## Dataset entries
────

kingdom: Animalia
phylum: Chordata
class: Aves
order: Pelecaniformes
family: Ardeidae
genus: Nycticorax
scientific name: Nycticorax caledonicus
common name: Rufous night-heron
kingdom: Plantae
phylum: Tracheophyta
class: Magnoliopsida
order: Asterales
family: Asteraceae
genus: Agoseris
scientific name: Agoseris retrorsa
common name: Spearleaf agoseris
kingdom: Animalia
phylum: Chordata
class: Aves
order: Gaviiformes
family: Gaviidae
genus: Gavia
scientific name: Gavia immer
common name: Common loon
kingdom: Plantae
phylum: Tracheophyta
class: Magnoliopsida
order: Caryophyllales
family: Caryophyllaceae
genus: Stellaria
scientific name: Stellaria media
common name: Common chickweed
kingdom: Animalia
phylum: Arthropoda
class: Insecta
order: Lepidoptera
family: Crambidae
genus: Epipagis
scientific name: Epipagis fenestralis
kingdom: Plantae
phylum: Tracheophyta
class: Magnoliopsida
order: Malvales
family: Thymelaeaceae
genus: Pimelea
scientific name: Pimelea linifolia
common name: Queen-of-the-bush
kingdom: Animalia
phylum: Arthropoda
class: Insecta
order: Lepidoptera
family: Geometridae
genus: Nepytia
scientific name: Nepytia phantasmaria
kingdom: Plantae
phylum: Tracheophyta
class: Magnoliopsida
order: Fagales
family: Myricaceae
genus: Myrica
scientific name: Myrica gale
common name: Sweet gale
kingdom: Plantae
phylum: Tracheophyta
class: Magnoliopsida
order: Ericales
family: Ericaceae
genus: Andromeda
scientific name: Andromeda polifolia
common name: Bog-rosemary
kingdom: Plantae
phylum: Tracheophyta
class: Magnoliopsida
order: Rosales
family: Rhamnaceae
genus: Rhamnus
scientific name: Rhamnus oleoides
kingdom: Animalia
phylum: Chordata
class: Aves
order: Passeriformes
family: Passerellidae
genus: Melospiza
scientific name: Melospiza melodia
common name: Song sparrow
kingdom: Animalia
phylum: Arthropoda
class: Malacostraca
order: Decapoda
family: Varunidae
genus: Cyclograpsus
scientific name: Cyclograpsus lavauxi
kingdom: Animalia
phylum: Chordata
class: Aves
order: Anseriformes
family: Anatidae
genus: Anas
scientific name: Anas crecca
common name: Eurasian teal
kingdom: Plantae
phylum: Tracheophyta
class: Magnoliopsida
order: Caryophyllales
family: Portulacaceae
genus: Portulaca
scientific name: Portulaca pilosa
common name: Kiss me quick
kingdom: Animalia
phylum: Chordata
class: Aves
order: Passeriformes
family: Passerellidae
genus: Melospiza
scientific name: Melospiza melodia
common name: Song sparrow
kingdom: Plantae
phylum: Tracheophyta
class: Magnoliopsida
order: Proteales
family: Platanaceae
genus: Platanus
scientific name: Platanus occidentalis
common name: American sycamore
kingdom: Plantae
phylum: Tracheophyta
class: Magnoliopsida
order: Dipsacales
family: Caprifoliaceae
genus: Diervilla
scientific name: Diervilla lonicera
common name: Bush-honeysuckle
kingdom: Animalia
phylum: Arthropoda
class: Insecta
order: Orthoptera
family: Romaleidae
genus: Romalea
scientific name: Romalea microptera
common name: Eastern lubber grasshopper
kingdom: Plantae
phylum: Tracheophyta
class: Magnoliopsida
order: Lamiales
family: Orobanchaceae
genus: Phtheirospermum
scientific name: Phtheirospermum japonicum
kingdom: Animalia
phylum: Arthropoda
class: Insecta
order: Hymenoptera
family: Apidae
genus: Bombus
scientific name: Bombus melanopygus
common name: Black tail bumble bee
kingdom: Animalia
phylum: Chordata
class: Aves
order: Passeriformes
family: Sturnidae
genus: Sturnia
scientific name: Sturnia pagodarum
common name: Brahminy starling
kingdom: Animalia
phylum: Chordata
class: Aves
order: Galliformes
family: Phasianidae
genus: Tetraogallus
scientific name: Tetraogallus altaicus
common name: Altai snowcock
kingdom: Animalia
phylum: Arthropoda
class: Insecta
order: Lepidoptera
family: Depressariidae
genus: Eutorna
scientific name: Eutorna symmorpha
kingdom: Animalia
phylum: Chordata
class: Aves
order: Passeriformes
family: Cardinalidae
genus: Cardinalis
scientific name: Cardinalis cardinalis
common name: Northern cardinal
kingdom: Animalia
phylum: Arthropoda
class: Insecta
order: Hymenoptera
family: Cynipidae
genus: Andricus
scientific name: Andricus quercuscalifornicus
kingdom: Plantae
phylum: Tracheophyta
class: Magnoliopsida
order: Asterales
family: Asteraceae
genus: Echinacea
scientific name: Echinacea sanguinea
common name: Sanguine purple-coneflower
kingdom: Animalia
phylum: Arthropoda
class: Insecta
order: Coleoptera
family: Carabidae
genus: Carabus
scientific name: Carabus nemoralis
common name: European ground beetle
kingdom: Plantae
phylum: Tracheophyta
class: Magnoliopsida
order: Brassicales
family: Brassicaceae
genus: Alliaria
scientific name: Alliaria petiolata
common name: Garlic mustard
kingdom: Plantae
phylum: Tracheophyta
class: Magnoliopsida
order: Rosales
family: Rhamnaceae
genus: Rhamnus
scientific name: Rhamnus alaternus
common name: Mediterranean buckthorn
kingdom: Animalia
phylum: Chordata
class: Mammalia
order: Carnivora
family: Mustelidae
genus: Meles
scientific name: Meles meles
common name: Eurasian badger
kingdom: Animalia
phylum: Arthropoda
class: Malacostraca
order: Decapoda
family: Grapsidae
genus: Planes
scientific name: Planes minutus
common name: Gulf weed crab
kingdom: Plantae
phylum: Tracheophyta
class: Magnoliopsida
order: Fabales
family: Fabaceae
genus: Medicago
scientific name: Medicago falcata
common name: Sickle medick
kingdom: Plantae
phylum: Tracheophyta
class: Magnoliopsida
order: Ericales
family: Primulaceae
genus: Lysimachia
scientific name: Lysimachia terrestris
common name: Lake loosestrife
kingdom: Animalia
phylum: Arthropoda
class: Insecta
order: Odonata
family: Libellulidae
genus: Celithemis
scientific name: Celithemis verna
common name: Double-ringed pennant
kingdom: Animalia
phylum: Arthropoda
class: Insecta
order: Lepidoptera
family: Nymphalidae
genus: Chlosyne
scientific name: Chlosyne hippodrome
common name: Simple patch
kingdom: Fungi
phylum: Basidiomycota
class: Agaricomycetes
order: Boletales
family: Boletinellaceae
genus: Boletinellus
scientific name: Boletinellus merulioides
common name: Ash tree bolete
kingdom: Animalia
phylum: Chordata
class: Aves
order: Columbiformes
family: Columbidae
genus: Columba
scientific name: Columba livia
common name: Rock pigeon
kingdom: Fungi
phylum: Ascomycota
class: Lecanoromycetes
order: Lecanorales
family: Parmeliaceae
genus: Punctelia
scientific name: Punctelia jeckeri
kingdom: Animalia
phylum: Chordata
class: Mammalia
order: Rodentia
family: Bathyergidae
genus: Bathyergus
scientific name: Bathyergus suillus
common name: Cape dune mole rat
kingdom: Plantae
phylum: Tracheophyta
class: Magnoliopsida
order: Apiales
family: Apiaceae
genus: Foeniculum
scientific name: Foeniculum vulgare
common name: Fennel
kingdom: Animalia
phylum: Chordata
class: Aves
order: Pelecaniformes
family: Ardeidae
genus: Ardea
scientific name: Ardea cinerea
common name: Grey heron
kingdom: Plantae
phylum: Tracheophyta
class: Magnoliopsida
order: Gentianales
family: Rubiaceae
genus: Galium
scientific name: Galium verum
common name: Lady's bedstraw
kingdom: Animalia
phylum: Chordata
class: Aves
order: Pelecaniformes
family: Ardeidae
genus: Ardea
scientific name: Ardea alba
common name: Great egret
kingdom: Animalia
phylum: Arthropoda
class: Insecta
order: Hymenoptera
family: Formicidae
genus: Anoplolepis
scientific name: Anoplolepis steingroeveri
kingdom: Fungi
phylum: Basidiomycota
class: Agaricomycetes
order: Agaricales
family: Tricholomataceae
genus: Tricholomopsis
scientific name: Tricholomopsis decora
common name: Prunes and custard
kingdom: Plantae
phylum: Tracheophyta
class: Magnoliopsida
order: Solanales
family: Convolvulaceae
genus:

────

## REQUIREMENTS
Reproduce the lines above verbatim, beginning with the first line of the records and ending after the line that contains "family: Portulacaceae".

## EXERCISE RESPONSE
kingdom: Animalia
phylum: Chordata
class: Aves
order: Pelecaniformes
family: Ardeidae
genus: Nycticorax
scientific name: Nycticorax caledonicus
common name: Rufous night-heron
kingdom: Plantae
phylum: Tracheophyta
class: Magnoliopsida
order: Asterales
family: Asteraceae
genus: Agoseris
scientific name: Agoseris retrorsa
common name: Spearleaf agoseris
kingdom: Animalia
phylum: Chordata
class: Aves
order: Gaviiformes
family: Gaviidae
genus: Gavia
scientific name: Gavia immer
common name: Common loon
kingdom: Plantae
phylum: Tracheophyta
class: Magnoliopsida
order: Caryophyllales
family: Caryophyllaceae
genus: Stellaria
scientific name: Stellaria media
common name: Common chickweed
kingdom: Animalia
phylum: Arthropoda
class: Insecta
order: Lepidoptera
family: Crambidae
genus: Epipagis
scientific name: Epipagis fenestralis
kingdom: Plantae
phylum: Tracheophyta
class: Magnoliopsida
order: Malvales
family: Thymelaeaceae
genus: Pimelea
scientific name: Pimelea linifolia
common name: Queen-of-the-bush
kingdom: Animalia
phylum: Arthropoda
class: Insecta
order: Lepidoptera
family: Geometridae
genus: Nepytia
scientific name: Nepytia phantasmaria
kingdom: Plantae
phylum: Tracheophyta
class: Magnoliopsida
order: Fagales
family: Myricaceae
genus: Myrica
scientific name: Myrica gale
common name: Sweet gale
kingdom: Plantae
phylum: Tracheophyta
class: Magnoliopsida
order: Ericales
family: Ericaceae
genus: Andromeda
scientific name: Andromeda polifolia
common name: Bog-rosemary
kingdom: Plantae
phylum: Tracheophyta
class: Magnoliopsida
order: Rosales
family: Rhamnaceae
genus: Rhamnus
scientific name: Rhamnus oleoides
kingdom: Animalia
phylum: Chordata
class: Aves
order: Passeriformes
family: Passerellidae
genus: Melospiza
scientific name: Melospiza melodia
common name: Song sparrow
kingdom: Animalia
phylum: Arthropoda
class: Malacostraca
order: Decapoda
family: Varunidae
genus: Cyclograpsus
scientific name: Cyclograpsus lavauxi
kingdom: Animalia
phylum: Chordata
class: Aves
order: Anseriformes
family: Anatidae
genus: Anas
scientific name: Anas crecca
common name: Eurasian teal
kingdom: Plantae
phylum: Tracheophyta
class: Magnoliopsida
order: Caryophyllales
family: Portulacaceae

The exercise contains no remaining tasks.